En amont même de la grande première dans la Cour d’honneur du Palais des Papes, cette 77e édition a connu quelques rebondissements qui en font aussi l’ADN. On le sait, le Festival d’Avignon concentre bon nombre de regards chaque année et se place ainsi au cœur de l’attention internationale, de manière plus ou moins bienveillante. Pas de polémique sur le choix de l’affiche cette année (celle choisie pour la dernière édition d’Olivier Py était à l’origine de débats animés), mais une programmation qui aura au moins eu le mérite d’alimenter les conversations.
Retour en juin, un mois avant que les trompettes de Maurice Jarre résonnent pour la première fois de l’été dans la cité des Papes. On apprend que le spectacle Les Émigrants, en création à la Comédie de Genève, ne verra pas le jour. Son metteur en scène, Krystian Lupa, pourtant très attendu sur la scène avignonnaise, est au coeur de la tourmente. Visé par des témoignages qui pointent du doigt un comportement inapproprié à l’égard de ses équipes, l’artiste et son spectacle sont écartés de la programmation, une absence tant bien que mal remplacée par Dans la mesure de l’impossible créé un an plus tôt par le directeur lui-même, à la Comédie de Genève. Et voilà que le festival souffle sur ses propres braises, laissant tout loisir aux commentateurs griffus de remuer le couteau dans la plaie fraîche.
Il faut dire que toutes les conditions sont réunies, la première de Tiago Rodrigues étant scrutée à la loupe depuis des mois, comme chacun des événements qui marqueront cette édition, à l’instar de la grande soirée d’ouverture dans la Cour d’honneur. Quelques jours après la mort du jeune Nahel sous un tir policier, ce qui devait par coutume se dérouler comme un jugement impitoyable de la pièce Welfare de Julie Deliquet tourne au débat politique alors qu’une minute de silence, bien loin de faire l’unanimité parmi les spectateurs présents, est demandée. Le Festival d’Avignon n’a pas encore tout à fait commencé qu’il coche déjà toutes les cases attendues.

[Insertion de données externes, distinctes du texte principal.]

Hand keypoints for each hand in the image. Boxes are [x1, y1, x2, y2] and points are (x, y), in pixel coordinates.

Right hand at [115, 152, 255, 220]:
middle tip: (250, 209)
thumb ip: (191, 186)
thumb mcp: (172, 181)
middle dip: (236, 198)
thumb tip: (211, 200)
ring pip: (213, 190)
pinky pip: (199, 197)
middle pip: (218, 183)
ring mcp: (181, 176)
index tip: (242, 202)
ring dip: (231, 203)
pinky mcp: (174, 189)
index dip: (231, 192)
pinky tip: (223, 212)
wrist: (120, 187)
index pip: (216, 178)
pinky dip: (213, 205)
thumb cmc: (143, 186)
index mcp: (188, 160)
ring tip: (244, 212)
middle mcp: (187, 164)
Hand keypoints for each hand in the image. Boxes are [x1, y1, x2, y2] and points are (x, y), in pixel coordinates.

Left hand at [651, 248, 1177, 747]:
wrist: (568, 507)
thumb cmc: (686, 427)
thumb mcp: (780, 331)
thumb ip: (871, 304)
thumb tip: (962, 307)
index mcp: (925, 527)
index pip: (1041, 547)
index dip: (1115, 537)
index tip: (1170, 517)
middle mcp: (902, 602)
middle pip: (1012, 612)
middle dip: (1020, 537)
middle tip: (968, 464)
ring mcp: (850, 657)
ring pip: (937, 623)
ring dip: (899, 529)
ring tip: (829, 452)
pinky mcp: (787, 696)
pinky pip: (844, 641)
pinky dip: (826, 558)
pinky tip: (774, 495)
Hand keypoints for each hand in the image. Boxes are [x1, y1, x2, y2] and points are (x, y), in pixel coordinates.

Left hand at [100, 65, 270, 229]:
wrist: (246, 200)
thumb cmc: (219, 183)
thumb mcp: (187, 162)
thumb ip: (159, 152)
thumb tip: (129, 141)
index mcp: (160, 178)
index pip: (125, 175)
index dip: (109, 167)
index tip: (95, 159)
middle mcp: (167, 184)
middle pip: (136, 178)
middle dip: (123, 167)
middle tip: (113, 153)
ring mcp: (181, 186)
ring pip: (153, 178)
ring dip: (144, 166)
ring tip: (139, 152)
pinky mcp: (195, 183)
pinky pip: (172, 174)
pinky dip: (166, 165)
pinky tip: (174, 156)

Et si cette étroite corrélation entre la scène et le monde extérieur n’a rien de bien nouveau, d’autant qu’elle permet précisément et précieusement de créer un pont essentiel entre le théâtre et la société, c’est sur un plan bien plus effrayant que s’est clôturée cette 77e édition. Avec Carte noire nommée désir, Rébecca Chaillon et son équipe ont fait les frais d’une haine de l’autre que l’on sait latente et qui a éclaté cet été sous une forme particulièrement violente. En proposant une performance sans concession qui interroge l’héritage des femmes afrodescendantes dans notre société, les artistes ont fait l’objet d’agressions verbales et physiques durant leur séjour avignonnais, mettant au jour un racisme profondément ancré que le théâtre n’est de toute évidence pas parvenu à canaliser.
Bien sûr, ces quelques événements clés ne sauraient résumer à eux seuls l’intégralité de ce Festival d’Avignon, par ailleurs très riche d’un point de vue artistique et éditorial. On pense à la réouverture de la Carrière de Boulbon, au travail de diversification des disciplines et de renouvellement des publics, à la grande place faite à un théâtre dit du réel, à l’élargissement vers un spectacle international, ainsi qu’à toutes les rencontres et découvertes que permet précisément ce cadre d’exception. Mais il est de toute évidence inutile et insensé de chercher à se défaire de tout ce que le festival, comme bien d’autres manifestations à leurs échelles respectives, soulève de problématiques et de mise à nu d’une société à laquelle il est, par nature, intrinsèquement lié.